Red Velvet Tangerine Cake
Low gluten flour 65g | Monascus powder 10g |
Eggs 4g | Soft white sugar 45g |
Corn oil 50g | Milk 50g |
Tangerine 1 | Lemon juice A few drops |
Light cream 200g | Soft white sugar 20g |
Step 1
Prepare the ingredients, separate the egg whites and egg yolks, boil the tangerine slices in sugar water and let cool for later use.Step 2
Beat the egg yolks, add corn oil and milk one by one and stir evenly.Step 3
Sift in the low flour and red yeast powder, stir well and set aside.Step 4
Add a few drops of lemon juice to the egg whites, add sugar in three batches, and beat until fine peaks form. Lift the egg beater to form small, pointed and curved wet peaks.Step 5
Fold the beaten egg whites into the egg yolk batter in three batches and mix evenly.Step 6
Tangerine slices laid flat on baking sheetStep 7
Pour the mixed batter onto the baking pan and smooth it outStep 8
Preheat the oven to 180 degrees, take out of the oven and let cool for about 20 minutes, then spread with whipped cream.Step 9
The acidity of the orange neutralizes the sweetness of the cream, and everything is just right.
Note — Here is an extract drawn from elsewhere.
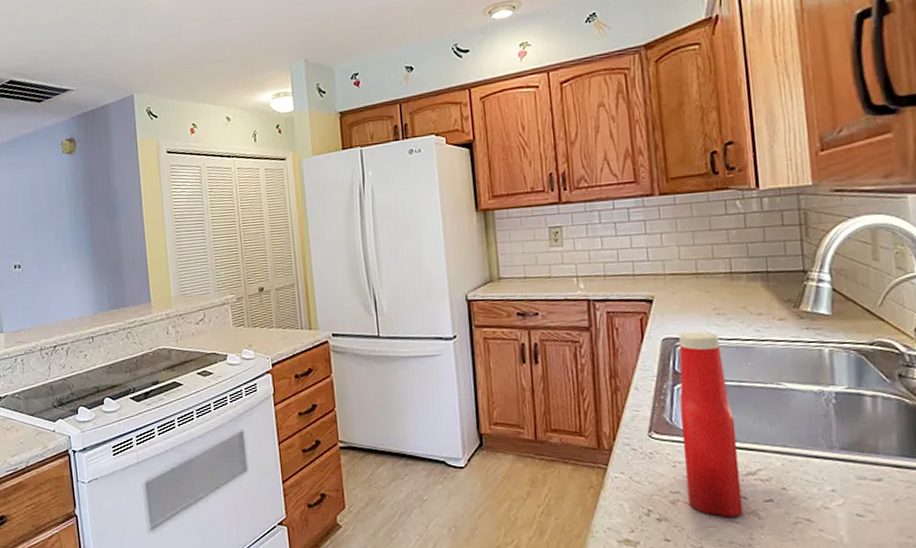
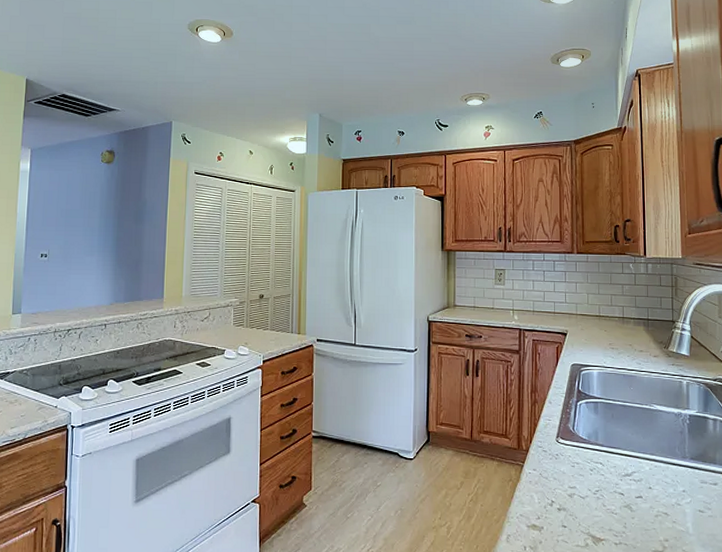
ketchup bottle: present [679,332,743,517] -> none [580,361,620,509]

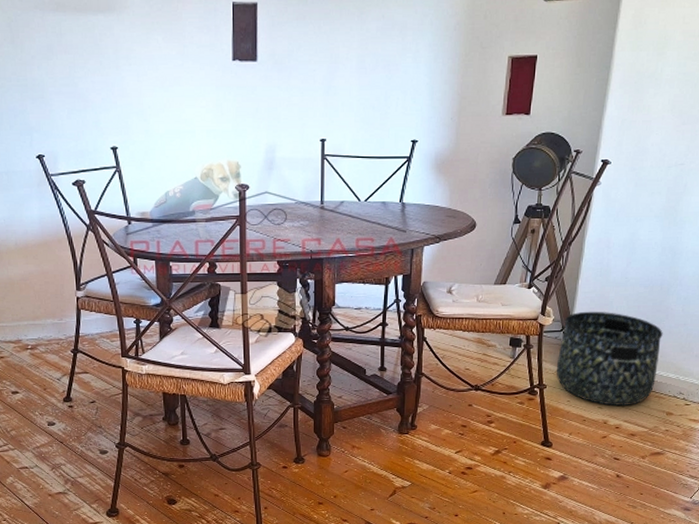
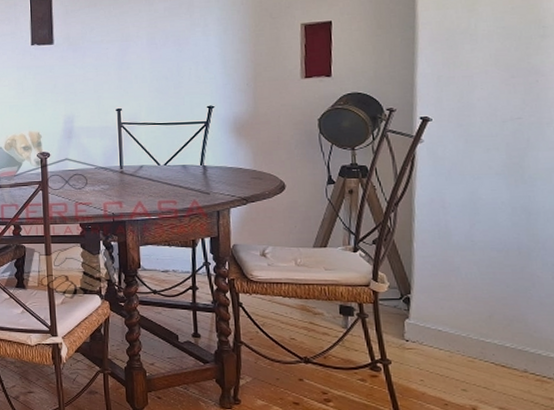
basket: present [556,311,663,406] -> none [400,277,533,389]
Red Velvet Tangerine Cake Recipe1. The temperature and time for baking the cake are for reference only. Please adjust appropriately according to your own oven conditions.
2. Tangerines can be replaced with oranges.
3. The original recipe contains 60g of sugar. Because the cream sandwiched in the middle also contains sugar, I reduced the amount of sugar to 45g.